Would you write out every entry exactly, but without the pictures?

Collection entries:
━━━━━━

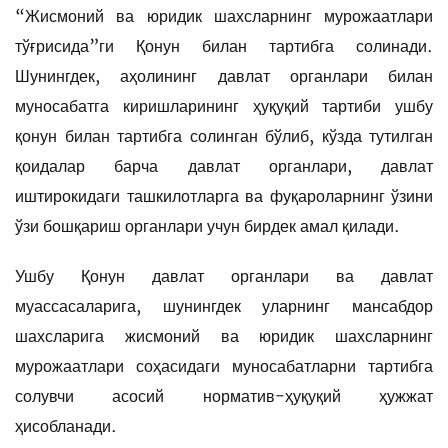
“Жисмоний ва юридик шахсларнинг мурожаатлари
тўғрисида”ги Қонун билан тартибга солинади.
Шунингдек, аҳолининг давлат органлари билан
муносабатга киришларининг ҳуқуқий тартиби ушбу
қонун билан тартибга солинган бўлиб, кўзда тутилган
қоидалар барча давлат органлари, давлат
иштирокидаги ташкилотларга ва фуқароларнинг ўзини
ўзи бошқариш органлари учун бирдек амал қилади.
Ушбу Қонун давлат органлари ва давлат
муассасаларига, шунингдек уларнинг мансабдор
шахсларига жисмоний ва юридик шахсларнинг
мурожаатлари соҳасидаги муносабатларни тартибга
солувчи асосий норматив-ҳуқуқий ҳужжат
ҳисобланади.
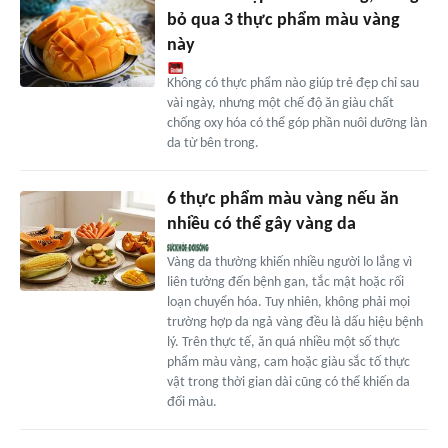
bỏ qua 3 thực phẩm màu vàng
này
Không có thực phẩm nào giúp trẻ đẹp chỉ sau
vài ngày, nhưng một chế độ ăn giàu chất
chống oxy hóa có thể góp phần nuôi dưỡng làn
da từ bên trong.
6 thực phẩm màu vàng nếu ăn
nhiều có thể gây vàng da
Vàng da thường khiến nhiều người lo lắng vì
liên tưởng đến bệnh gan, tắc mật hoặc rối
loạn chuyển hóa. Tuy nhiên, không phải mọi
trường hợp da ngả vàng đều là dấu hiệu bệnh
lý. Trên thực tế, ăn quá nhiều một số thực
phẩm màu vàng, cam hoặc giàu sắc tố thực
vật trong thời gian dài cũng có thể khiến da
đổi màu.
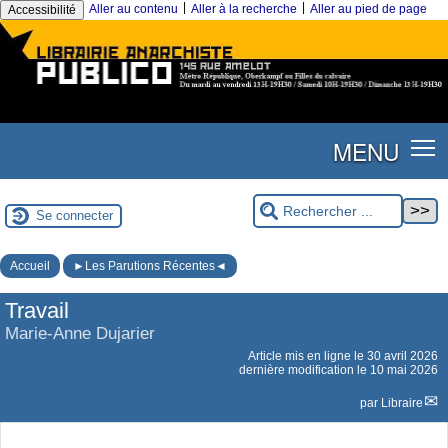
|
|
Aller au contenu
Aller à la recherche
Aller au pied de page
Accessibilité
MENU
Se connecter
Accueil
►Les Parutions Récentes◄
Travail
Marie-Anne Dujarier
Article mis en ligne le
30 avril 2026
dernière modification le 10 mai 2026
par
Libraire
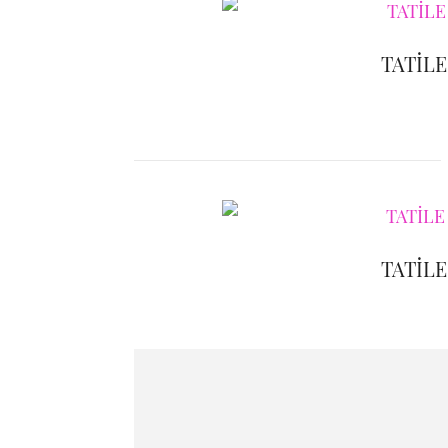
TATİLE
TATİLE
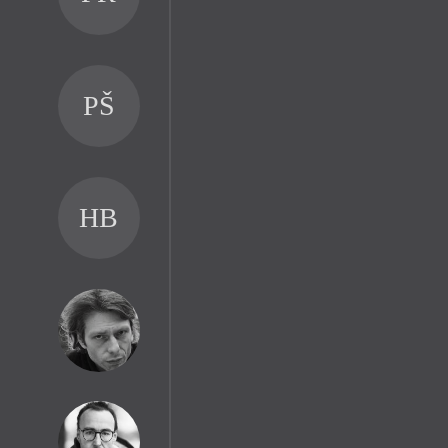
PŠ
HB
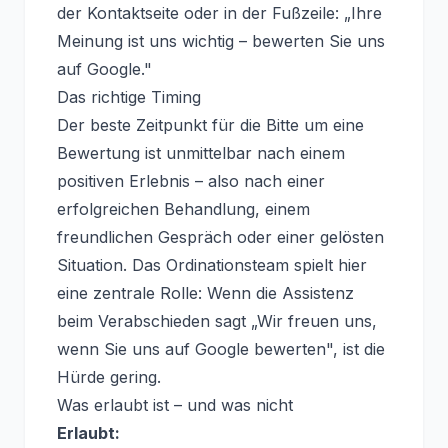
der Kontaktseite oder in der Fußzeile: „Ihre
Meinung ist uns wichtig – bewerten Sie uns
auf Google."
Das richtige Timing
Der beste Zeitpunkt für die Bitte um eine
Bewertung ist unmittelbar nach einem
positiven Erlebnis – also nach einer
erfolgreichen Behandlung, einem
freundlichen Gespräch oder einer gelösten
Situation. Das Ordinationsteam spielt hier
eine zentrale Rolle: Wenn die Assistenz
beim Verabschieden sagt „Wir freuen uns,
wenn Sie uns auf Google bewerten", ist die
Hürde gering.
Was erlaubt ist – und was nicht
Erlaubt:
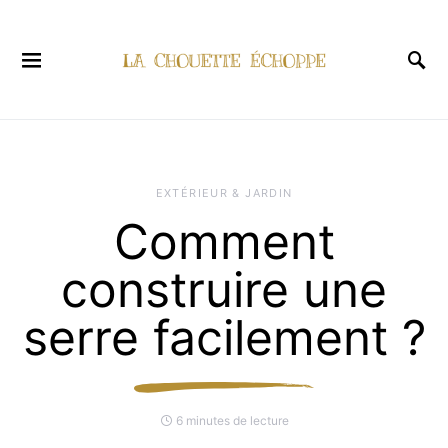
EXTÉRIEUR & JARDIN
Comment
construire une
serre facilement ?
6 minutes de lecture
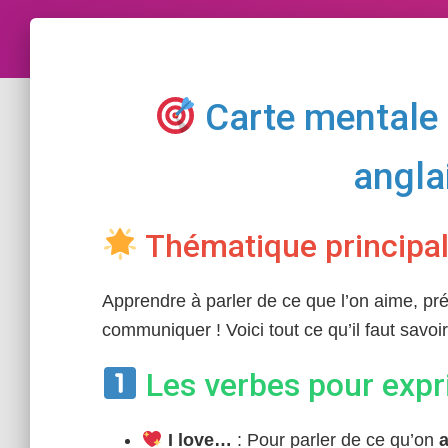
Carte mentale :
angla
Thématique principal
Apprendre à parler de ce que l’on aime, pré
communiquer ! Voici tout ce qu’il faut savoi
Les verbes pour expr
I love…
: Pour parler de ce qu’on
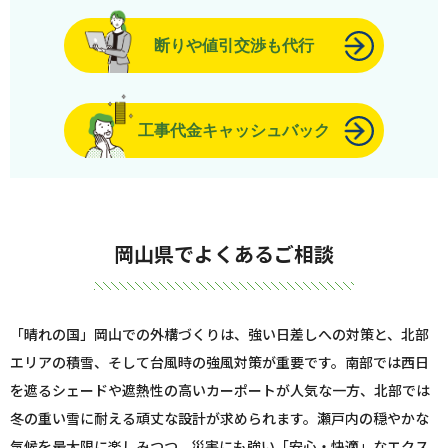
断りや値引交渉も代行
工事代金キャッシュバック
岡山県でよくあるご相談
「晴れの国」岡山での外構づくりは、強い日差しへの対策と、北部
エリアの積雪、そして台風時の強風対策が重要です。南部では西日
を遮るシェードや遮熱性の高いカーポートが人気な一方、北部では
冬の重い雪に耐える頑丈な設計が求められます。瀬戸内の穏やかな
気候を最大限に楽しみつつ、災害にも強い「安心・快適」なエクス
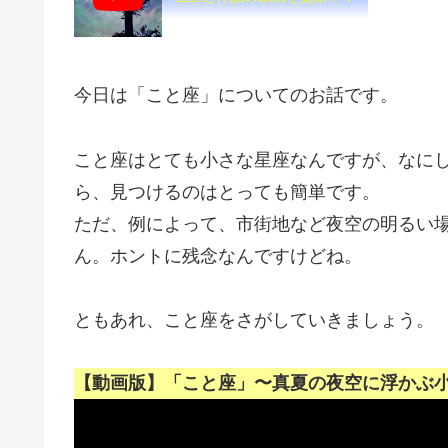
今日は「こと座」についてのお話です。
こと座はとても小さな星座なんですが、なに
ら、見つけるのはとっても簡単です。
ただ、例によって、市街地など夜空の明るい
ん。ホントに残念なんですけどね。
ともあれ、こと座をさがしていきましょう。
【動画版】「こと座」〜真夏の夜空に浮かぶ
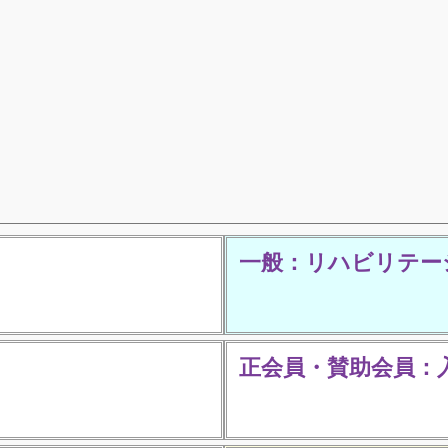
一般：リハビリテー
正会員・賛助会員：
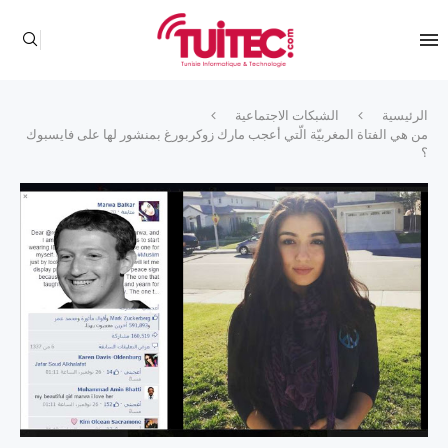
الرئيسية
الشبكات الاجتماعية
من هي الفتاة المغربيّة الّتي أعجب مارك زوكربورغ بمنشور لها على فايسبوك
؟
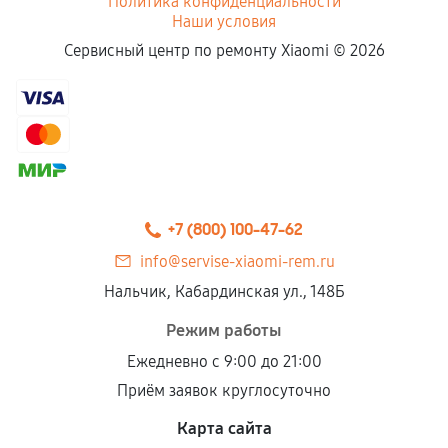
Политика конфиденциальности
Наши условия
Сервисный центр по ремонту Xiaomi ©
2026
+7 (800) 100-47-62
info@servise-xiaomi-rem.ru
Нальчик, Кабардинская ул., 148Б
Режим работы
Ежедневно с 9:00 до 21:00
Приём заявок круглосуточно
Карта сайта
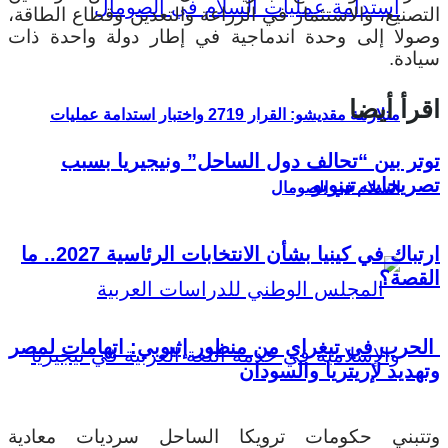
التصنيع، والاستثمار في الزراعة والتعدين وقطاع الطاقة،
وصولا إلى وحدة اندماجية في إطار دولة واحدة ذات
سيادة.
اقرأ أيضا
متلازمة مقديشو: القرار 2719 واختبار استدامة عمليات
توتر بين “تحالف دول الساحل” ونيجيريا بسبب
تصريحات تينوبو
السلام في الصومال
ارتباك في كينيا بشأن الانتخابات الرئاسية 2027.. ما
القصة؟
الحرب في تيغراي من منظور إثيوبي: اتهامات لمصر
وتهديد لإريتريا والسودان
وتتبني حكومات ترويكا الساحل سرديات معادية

━━━━━━

Finished task >>
“Жисмоний ва юридик шахсларнинг мурожаатлари
тўғрисида”ги Қонун билан тартибга солинади.
Шунингдек, аҳолининг давлат органлари билан
муносабатга киришларининг ҳуқуқий тартиби ушбу
қонун билан тартибга солинган бўлиб, кўзда тутилган
қоидалар барча давлат органлари, давлат
иштирокидаги ташкилотларга ва фуқароларнинг ўзини
ўзи бошқариш органлари учун бирдек амал қилади.
Ушбу Қонун давлат органлари ва давлат
муассасаларига, шунингдек уларнинг мансабдор
шахсларига жисмоний ва юридик шахсларнинг
мурожаатлари соҳасидаги муносабатларни тартибга
солувчи асосий норматив-ҳуқуқий ҳужжат
ҳисобланади.
bỏ qua 3 thực phẩm màu vàng
này
Không có thực phẩm nào giúp trẻ đẹp chỉ sau
vài ngày, nhưng một chế độ ăn giàu chất
chống oxy hóa có thể góp phần nuôi dưỡng làn
da từ bên trong.
6 thực phẩm màu vàng nếu ăn
nhiều có thể gây vàng da
Vàng da thường khiến nhiều người lo lắng vì
liên tưởng đến bệnh gan, tắc mật hoặc rối
loạn chuyển hóa. Tuy nhiên, không phải mọi
trường hợp da ngả vàng đều là dấu hiệu bệnh
lý. Trên thực tế, ăn quá nhiều một số thực
phẩm màu vàng, cam hoặc giàu sắc tố thực
vật trong thời gian dài cũng có thể khiến da
đổi màu.
|
|
Aller au contenu
Aller à la recherche
Aller au pied de page
Accessibilité
MENU
Se connecter
Accueil
►Les Parutions Récentes◄
Travail
Marie-Anne Dujarier
Article mis en ligne le
30 avril 2026
dernière modification le 10 mai 2026
par
Libraire
TATİLE
TATİLE
PŠ
HB
der Kontaktseite oder in der Fußzeile: „Ihre
Meinung ist uns wichtig – bewerten Sie uns
auf Google."
Das richtige Timing
Der beste Zeitpunkt für die Bitte um eine
Bewertung ist unmittelbar nach einem
positiven Erlebnis – also nach einer
erfolgreichen Behandlung, einem
freundlichen Gespräch oder einer gelösten
Situation. Das Ordinationsteam spielt hier
eine zentrale Rolle: Wenn die Assistenz
beim Verabschieden sagt „Wir freuen uns,
wenn Sie uns auf Google bewerten", ist die
Hürde gering.
Was erlaubt ist – und was nicht
Erlaubt:
EXTÉRIEUR & JARDIN
Comment
construire une
serre facilement ?
6 minutes de lecture
Carte mentale :
angla
Thématique principal
Apprendre à parler de ce que l’on aime, pré
communiquer ! Voici tout ce qu’il faut savoi
Les verbes pour expr
I love…
: Pour parler de ce qu’on
断りや値引交渉も代行
工事代金キャッシュバック
岡山県でよくあるご相談
「晴れの国」岡山での外構づくりは、強い日差しへの対策と、北部
エリアの積雪、そして台風時の強風対策が重要です。南部では西日
を遮るシェードや遮熱性の高いカーポートが人気な一方、北部では
冬の重い雪に耐える頑丈な設計が求められます。瀬戸内の穏やかな
気候を最大限に楽しみつつ、災害にも強い「安心・快適」なエクス
今日は「こと座」についてのお話です。
こと座はとても小さな星座なんですが、なに
ら、見つけるのはとっても簡単です。
ただ、例によって、市街地など夜空の明るい
ん。ホントに残念なんですけどね。
ともあれ、こと座をさがしていきましょう。
【動画版】「こと座」〜真夏の夜空に浮かぶ
一般：リハビリテー
正会員・賛助会員：
الرئيسية
الشبكات الاجتماعية
من هي الفتاة المغربيّة الّتي أعجب مارك زوكربورغ بمنشور لها على فايسبوك
؟
Политика конфиденциальности
Наши условия
Сервисный центр по ремонту Xiaomi ©
2026
+7 (800) 100-47-62
info@servise-xiaomi-rem.ru
Нальчик, Кабардинская ул., 148Б
Режим работы
Ежедневно с 9:00 до 21:00
Приём заявок круглосуточно
Карта сайта
التصنيع، والاستثمار في الزراعة والتعدين وقطاع الطاقة،
وصولا إلى وحدة اندماجية في إطار دولة واحدة ذات
سيادة.
اقرأ أيضا
متلازمة مقديشو: القرار 2719 واختبار استدامة عمليات
توتر بين “تحالف دول الساحل” ونيجيريا بسبب
تصريحات تينوبو
السلام في الصومال
ارتباك في كينيا بشأن الانتخابات الرئاسية 2027.. ما
القصة؟
الحرب في تيغراي من منظور إثيوبي: اتهامات لمصر
وتهديد لإريتريا والسودان
وتتبني حكومات ترويكا الساحل سرديات معادية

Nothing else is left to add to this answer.